[alicebot-archcomm] Thank you Ernest Lergon. My thoughts on "Fetching Info from the Web"

Gary Robertson alicebot-archcomm@list.alicebot.org
Tue, 29 Jul 2003 08:45:26 -0400


Thanks Ernest.  Your links and comments were fantastic.  The depth of your 
material humbles me about as much as my ego will allow.  Really, thank you!

You might have gathered from my bio that I'm a light weight' when it comes 
to programming skills. Still, I hope I can contribute ideas of 
value.  Besides, there are a whole lot more of us out here than there are 
of you! (And, you need to at least know our perspective).

I was especially interested in your information about "Fetching information 
from the web".  Makes me wish I knew Perl already.  But I don't.  And this 
is close to the point I want to stress:

Like any other religion, one's very own platform of computing knowledge is 
sacrosanct.  Once we neophyte programmers have a set of tools that more or 
less works for us most of the time... we think we are a god. That is, until 
we are forced to use something else.  Then we face a grief stricken 
barrier.  Just like facing the misery of learning another word processor or 
spread sheet, for many of us, learning another language or database is 
worse than suffering through a daily flogging.

I am a self-taught HTML guy. In the early days of Internet, I used to teach 
an introductory class to 30 new students each week with passion, zest and 
zeal.  Why?  HTML was simple, it made sense, and it worked.  No big deal, 
of course.  I mention this only to show you why I quickly gravitated to 
Cold Fusion as my preferred middleware language, since it sported those 
friendly and easiy-to-understand and easy-to-remember  tags, which for me 
became a natural extension of HTML.  And from there I was introduced into 
SQL via the simple, yet powerful interface provided by MS Access.

OK.  So this is my current and rather small programming world.  And since 
Macromedia acquired and extended Cold Fusion, I am somewhat assured that it 
will continue to grow and be well-supported.  MS Access and its bigger, 
more powerful SQL brothers and sisters are not going away anytime soon; nor 
is HTML.  And so far - I can do just about anything I and my clients have 
ever thought about doing with these tools, until I met "her".
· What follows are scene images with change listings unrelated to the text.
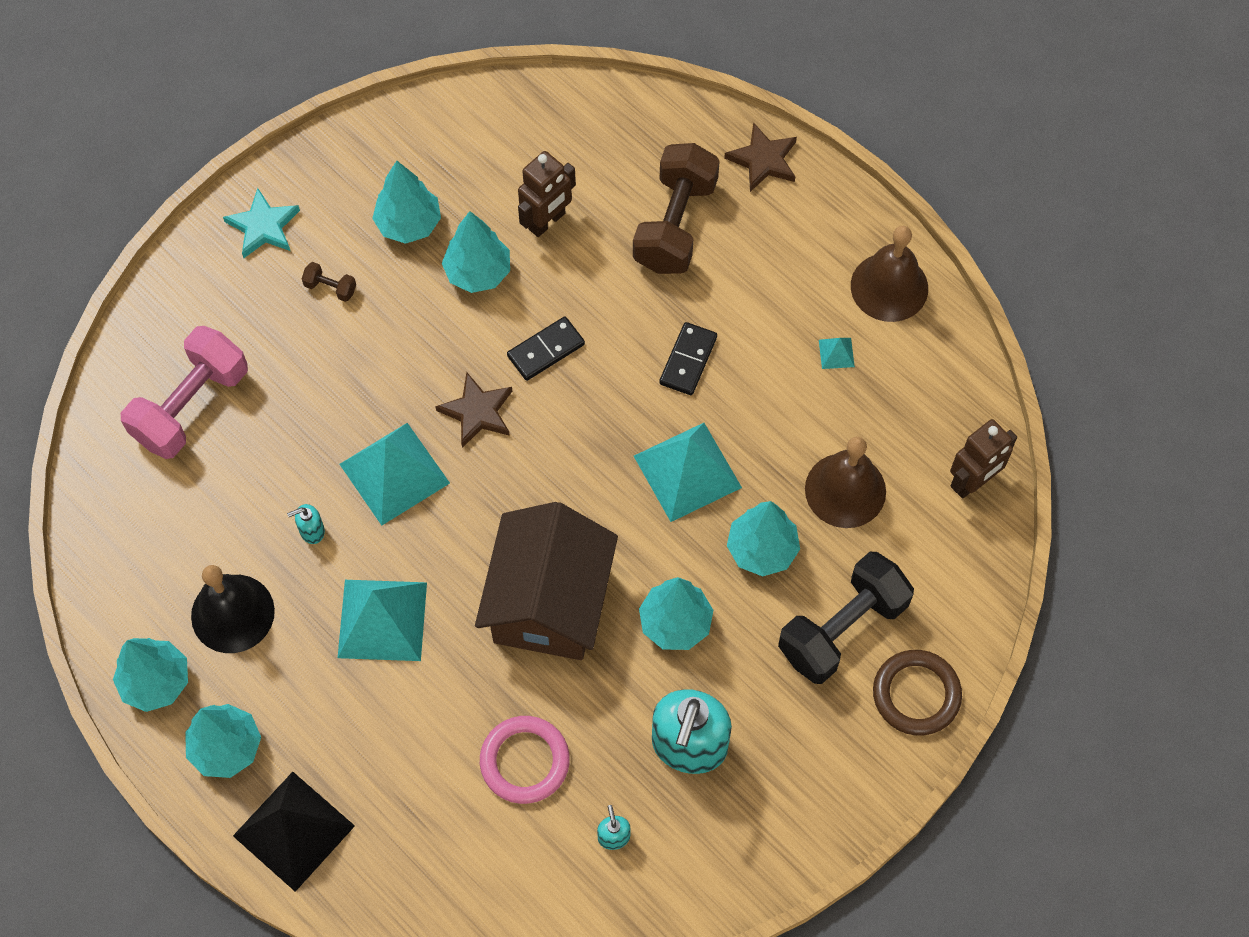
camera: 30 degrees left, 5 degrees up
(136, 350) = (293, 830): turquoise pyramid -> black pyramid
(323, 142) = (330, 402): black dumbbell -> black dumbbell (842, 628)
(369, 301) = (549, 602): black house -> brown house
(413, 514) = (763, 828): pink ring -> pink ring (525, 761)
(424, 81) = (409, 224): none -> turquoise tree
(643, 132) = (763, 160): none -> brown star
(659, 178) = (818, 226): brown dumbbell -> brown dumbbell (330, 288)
Now, I come across this wonderful lady called A.L.I.C.E., and can see how 
her AIML components  can really provide the missing transmission for the 
rest of the vehicle.  In my mind, AIML's real potential comes from easing 
the shifts of concepts from mind to machine and machine to mind.  I believe 
that the key to AIML reaching its full potential now lies in ensuring that 
it can "fit" with all of the other parts easily enough.
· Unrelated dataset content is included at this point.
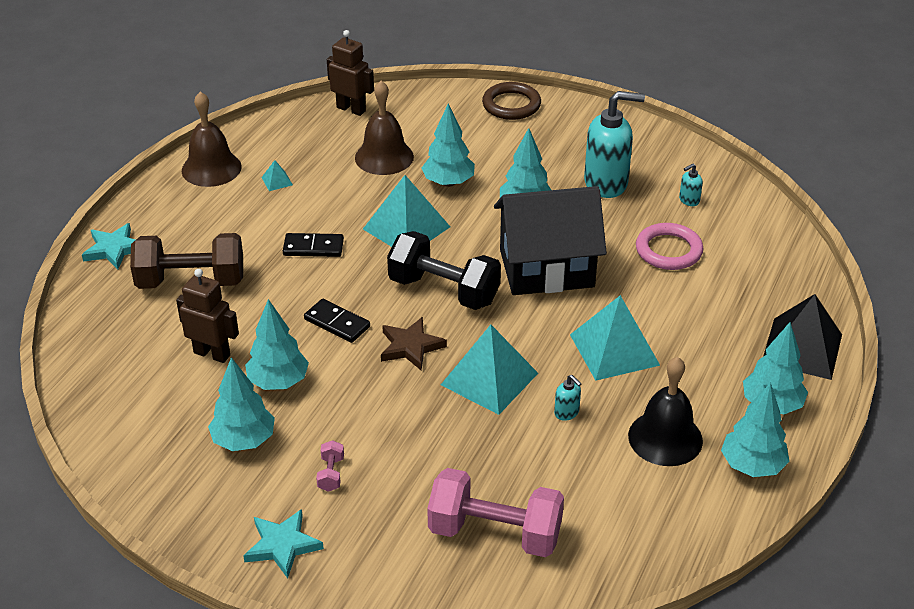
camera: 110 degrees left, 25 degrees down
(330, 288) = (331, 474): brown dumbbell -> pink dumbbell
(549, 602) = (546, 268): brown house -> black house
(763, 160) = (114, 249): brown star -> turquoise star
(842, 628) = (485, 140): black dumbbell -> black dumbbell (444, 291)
So what does that mean?  To me it means that AIML must expand its reach to 
insure that I can use "my"  HTML and "my" middleware language and "my" SQL 
and especially all of "my" current routines.  I must have access to these 
things in a very straight forward manner with minimum additional "thought 
overhead".  It means I must be able to transfer "bot-variable" data to my 
routines, and receive data from my server-side routines and transfer it 
into bot variables at will.  And "sometimes"  I just want to take the 
output that I have previously formatted for the web and use it "just as 
is".  BTW, this need to keep the data output format 'the same' has more to 
do with 'rapid development' requirements than anything else.

If as a developer, I can make these things happen using standard, or near 
standard HTML-like FORM-POST-SUBMIT and FORM-GET-SUBMT command structures 
and interfaces that I am already using, then I am estactic.  If I  can 
somehow get returned ATTRIBUTE-VALUE variable data and transfer it into BOT 
variables using some simple ASSIGN (with default value) statement; and, 
allow standard HTML return data to display "as is", then life would indeed 
be grand!  What I submit to you is that this handful of functionality is 
limited enough, yet powerful and universal enough in scope to more than 
satisfy the 80/20 rule while keeping the interface independent of any 
particular cgi-scripting language.  It is my guess that this is also 
universally deployable over a large pool of "likely-to-be-used" 
interpreters, or lesser interpreters with addon 3rd party Internet I/O modules.

Once a developer buys into the potential of AIML., the first obstacle he 
faces is understanding the basic nature of a category.  The next obstacle 
he faces is how is he going to interface it into his own programming 
world.  The first is what it is. The second is what I have addressed here, 
and what we have the power to make much better.